▶ **What is required**
Collect every line in the entries that contains the string "drop". Case counts.
###
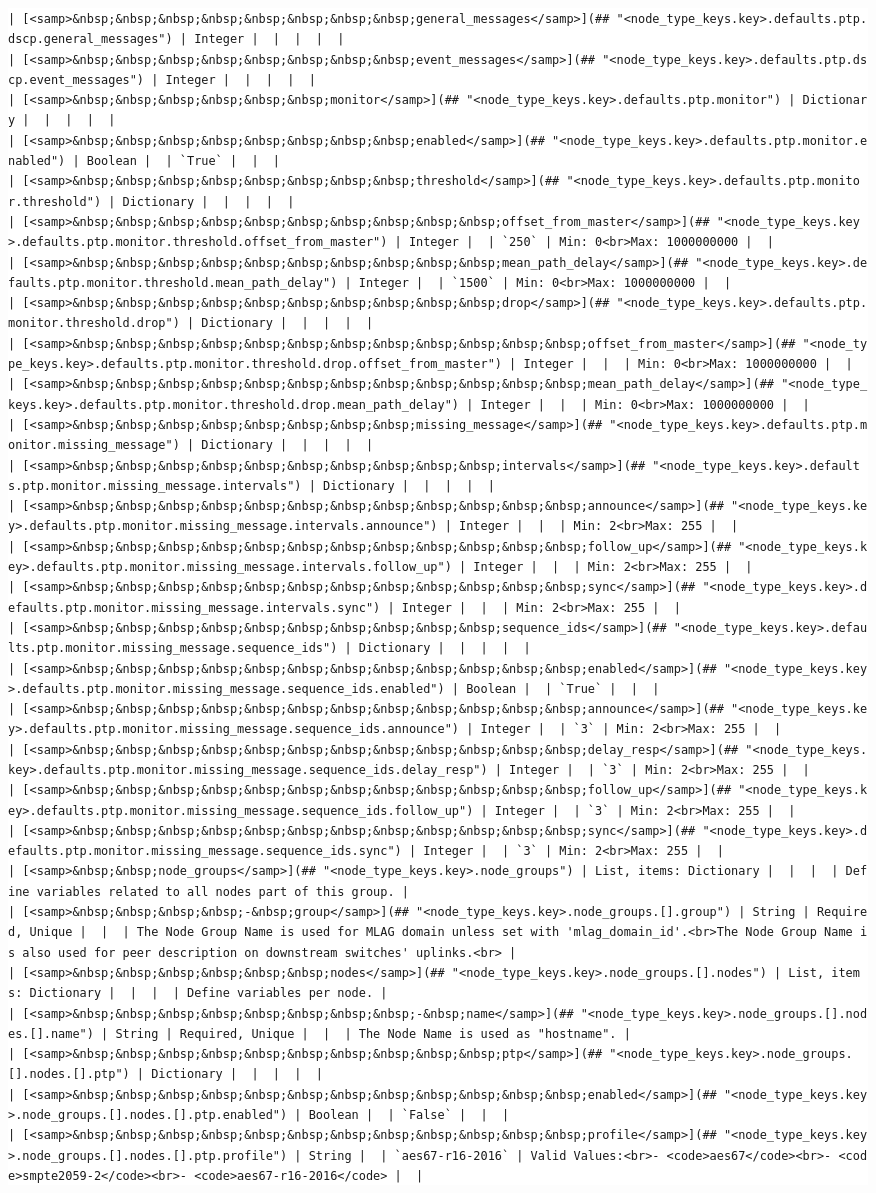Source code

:     | [<samp>&nbsp;&nbsp;&nbsp;&nbsp;&nbsp;&nbsp;&nbsp;&nbsp;general_messages</samp>](## "<node_type_keys.key>.defaults.ptp.dscp.general_messages") | Integer |  |  |  |  |
    | [<samp>&nbsp;&nbsp;&nbsp;&nbsp;&nbsp;&nbsp;&nbsp;&nbsp;event_messages</samp>](## "<node_type_keys.key>.defaults.ptp.dscp.event_messages") | Integer |  |  |  |  |
    | [<samp>&nbsp;&nbsp;&nbsp;&nbsp;&nbsp;&nbsp;monitor</samp>](## "<node_type_keys.key>.defaults.ptp.monitor") | Dictionary |  |  |  |  |
    | [<samp>&nbsp;&nbsp;&nbsp;&nbsp;&nbsp;&nbsp;&nbsp;&nbsp;enabled</samp>](## "<node_type_keys.key>.defaults.ptp.monitor.enabled") | Boolean |  | `True` |  |  |
    | [<samp>&nbsp;&nbsp;&nbsp;&nbsp;&nbsp;&nbsp;&nbsp;&nbsp;threshold</samp>](## "<node_type_keys.key>.defaults.ptp.monitor.threshold") | Dictionary |  |  |  |  |
    | [<samp>&nbsp;&nbsp;&nbsp;&nbsp;&nbsp;&nbsp;&nbsp;&nbsp;&nbsp;&nbsp;offset_from_master</samp>](## "<node_type_keys.key>.defaults.ptp.monitor.threshold.offset_from_master") | Integer |  | `250` | Min: 0<br>Max: 1000000000 |  |
    | [<samp>&nbsp;&nbsp;&nbsp;&nbsp;&nbsp;&nbsp;&nbsp;&nbsp;&nbsp;&nbsp;mean_path_delay</samp>](## "<node_type_keys.key>.defaults.ptp.monitor.threshold.mean_path_delay") | Integer |  | `1500` | Min: 0<br>Max: 1000000000 |  |
    | [<samp>&nbsp;&nbsp;&nbsp;&nbsp;&nbsp;&nbsp;&nbsp;&nbsp;&nbsp;&nbsp;drop</samp>](## "<node_type_keys.key>.defaults.ptp.monitor.threshold.drop") | Dictionary |  |  |  |  |
    | [<samp>&nbsp;&nbsp;&nbsp;&nbsp;&nbsp;&nbsp;&nbsp;&nbsp;&nbsp;&nbsp;&nbsp;&nbsp;offset_from_master</samp>](## "<node_type_keys.key>.defaults.ptp.monitor.threshold.drop.offset_from_master") | Integer |  |  | Min: 0<br>Max: 1000000000 |  |
    | [<samp>&nbsp;&nbsp;&nbsp;&nbsp;&nbsp;&nbsp;&nbsp;&nbsp;&nbsp;&nbsp;&nbsp;&nbsp;mean_path_delay</samp>](## "<node_type_keys.key>.defaults.ptp.monitor.threshold.drop.mean_path_delay") | Integer |  |  | Min: 0<br>Max: 1000000000 |  |
    | [<samp>&nbsp;&nbsp;&nbsp;&nbsp;&nbsp;&nbsp;&nbsp;&nbsp;missing_message</samp>](## "<node_type_keys.key>.defaults.ptp.monitor.missing_message") | Dictionary |  |  |  |  |
    | [<samp>&nbsp;&nbsp;&nbsp;&nbsp;&nbsp;&nbsp;&nbsp;&nbsp;&nbsp;&nbsp;intervals</samp>](## "<node_type_keys.key>.defaults.ptp.monitor.missing_message.intervals") | Dictionary |  |  |  |  |
    | [<samp>&nbsp;&nbsp;&nbsp;&nbsp;&nbsp;&nbsp;&nbsp;&nbsp;&nbsp;&nbsp;&nbsp;&nbsp;announce</samp>](## "<node_type_keys.key>.defaults.ptp.monitor.missing_message.intervals.announce") | Integer |  |  | Min: 2<br>Max: 255 |  |
    | [<samp>&nbsp;&nbsp;&nbsp;&nbsp;&nbsp;&nbsp;&nbsp;&nbsp;&nbsp;&nbsp;&nbsp;&nbsp;follow_up</samp>](## "<node_type_keys.key>.defaults.ptp.monitor.missing_message.intervals.follow_up") | Integer |  |  | Min: 2<br>Max: 255 |  |
    | [<samp>&nbsp;&nbsp;&nbsp;&nbsp;&nbsp;&nbsp;&nbsp;&nbsp;&nbsp;&nbsp;&nbsp;&nbsp;sync</samp>](## "<node_type_keys.key>.defaults.ptp.monitor.missing_message.intervals.sync") | Integer |  |  | Min: 2<br>Max: 255 |  |
    | [<samp>&nbsp;&nbsp;&nbsp;&nbsp;&nbsp;&nbsp;&nbsp;&nbsp;&nbsp;&nbsp;sequence_ids</samp>](## "<node_type_keys.key>.defaults.ptp.monitor.missing_message.sequence_ids") | Dictionary |  |  |  |  |
    | [<samp>&nbsp;&nbsp;&nbsp;&nbsp;&nbsp;&nbsp;&nbsp;&nbsp;&nbsp;&nbsp;&nbsp;&nbsp;enabled</samp>](## "<node_type_keys.key>.defaults.ptp.monitor.missing_message.sequence_ids.enabled") | Boolean |  | `True` |  |  |
    | [<samp>&nbsp;&nbsp;&nbsp;&nbsp;&nbsp;&nbsp;&nbsp;&nbsp;&nbsp;&nbsp;&nbsp;&nbsp;announce</samp>](## "<node_type_keys.key>.defaults.ptp.monitor.missing_message.sequence_ids.announce") | Integer |  | `3` | Min: 2<br>Max: 255 |  |
    | [<samp>&nbsp;&nbsp;&nbsp;&nbsp;&nbsp;&nbsp;&nbsp;&nbsp;&nbsp;&nbsp;&nbsp;&nbsp;delay_resp</samp>](## "<node_type_keys.key>.defaults.ptp.monitor.missing_message.sequence_ids.delay_resp") | Integer |  | `3` | Min: 2<br>Max: 255 |  |
    | [<samp>&nbsp;&nbsp;&nbsp;&nbsp;&nbsp;&nbsp;&nbsp;&nbsp;&nbsp;&nbsp;&nbsp;&nbsp;follow_up</samp>](## "<node_type_keys.key>.defaults.ptp.monitor.missing_message.sequence_ids.follow_up") | Integer |  | `3` | Min: 2<br>Max: 255 |  |
    | [<samp>&nbsp;&nbsp;&nbsp;&nbsp;&nbsp;&nbsp;&nbsp;&nbsp;&nbsp;&nbsp;&nbsp;&nbsp;sync</samp>](## "<node_type_keys.key>.defaults.ptp.monitor.missing_message.sequence_ids.sync") | Integer |  | `3` | Min: 2<br>Max: 255 |  |
    | [<samp>&nbsp;&nbsp;node_groups</samp>](## "<node_type_keys.key>.node_groups") | List, items: Dictionary |  |  |  | Define variables related to all nodes part of this group. |
    | [<samp>&nbsp;&nbsp;&nbsp;&nbsp;-&nbsp;group</samp>](## "<node_type_keys.key>.node_groups.[].group") | String | Required, Unique |  |  | The Node Group Name is used for MLAG domain unless set with 'mlag_domain_id'.<br>The Node Group Name is also used for peer description on downstream switches' uplinks.<br> |
    | [<samp>&nbsp;&nbsp;&nbsp;&nbsp;&nbsp;&nbsp;nodes</samp>](## "<node_type_keys.key>.node_groups.[].nodes") | List, items: Dictionary |  |  |  | Define variables per node. |
    | [<samp>&nbsp;&nbsp;&nbsp;&nbsp;&nbsp;&nbsp;&nbsp;&nbsp;-&nbsp;name</samp>](## "<node_type_keys.key>.node_groups.[].nodes.[].name") | String | Required, Unique |  |  | The Node Name is used as "hostname". |
    | [<samp>&nbsp;&nbsp;&nbsp;&nbsp;&nbsp;&nbsp;&nbsp;&nbsp;&nbsp;&nbsp;ptp</samp>](## "<node_type_keys.key>.node_groups.[].nodes.[].ptp") | Dictionary |  |  |  |  |
    | [<samp>&nbsp;&nbsp;&nbsp;&nbsp;&nbsp;&nbsp;&nbsp;&nbsp;&nbsp;&nbsp;&nbsp;&nbsp;enabled</samp>](## "<node_type_keys.key>.node_groups.[].nodes.[].ptp.enabled") | Boolean |  | `False` |  |  |
    | [<samp>&nbsp;&nbsp;&nbsp;&nbsp;&nbsp;&nbsp;&nbsp;&nbsp;&nbsp;&nbsp;&nbsp;&nbsp;profile</samp>](## "<node_type_keys.key>.node_groups.[].nodes.[].ptp.profile") | String |  | `aes67-r16-2016` | Valid Values:<br>- <code>aes67</code><br>- <code>smpte2059-2</code><br>- <code>aes67-r16-2016</code> |  |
###
▶ **Written response**
    | [<samp>&nbsp;&nbsp;&nbsp;&nbsp;&nbsp;&nbsp;&nbsp;&nbsp;&nbsp;&nbsp;drop</samp>](## "<node_type_keys.key>.defaults.ptp.monitor.threshold.drop") | Dictionary |  |  |  |  |
    | [<samp>&nbsp;&nbsp;&nbsp;&nbsp;&nbsp;&nbsp;&nbsp;&nbsp;&nbsp;&nbsp;&nbsp;&nbsp;offset_from_master</samp>](## "<node_type_keys.key>.defaults.ptp.monitor.threshold.drop.offset_from_master") | Integer |  |  | Min: 0<br>Max: 1000000000 |  |
    | [<samp>&nbsp;&nbsp;&nbsp;&nbsp;&nbsp;&nbsp;&nbsp;&nbsp;&nbsp;&nbsp;&nbsp;&nbsp;mean_path_delay</samp>](## "<node_type_keys.key>.defaults.ptp.monitor.threshold.drop.mean_path_delay") | Integer |  |  | Min: 0<br>Max: 1000000000 |  |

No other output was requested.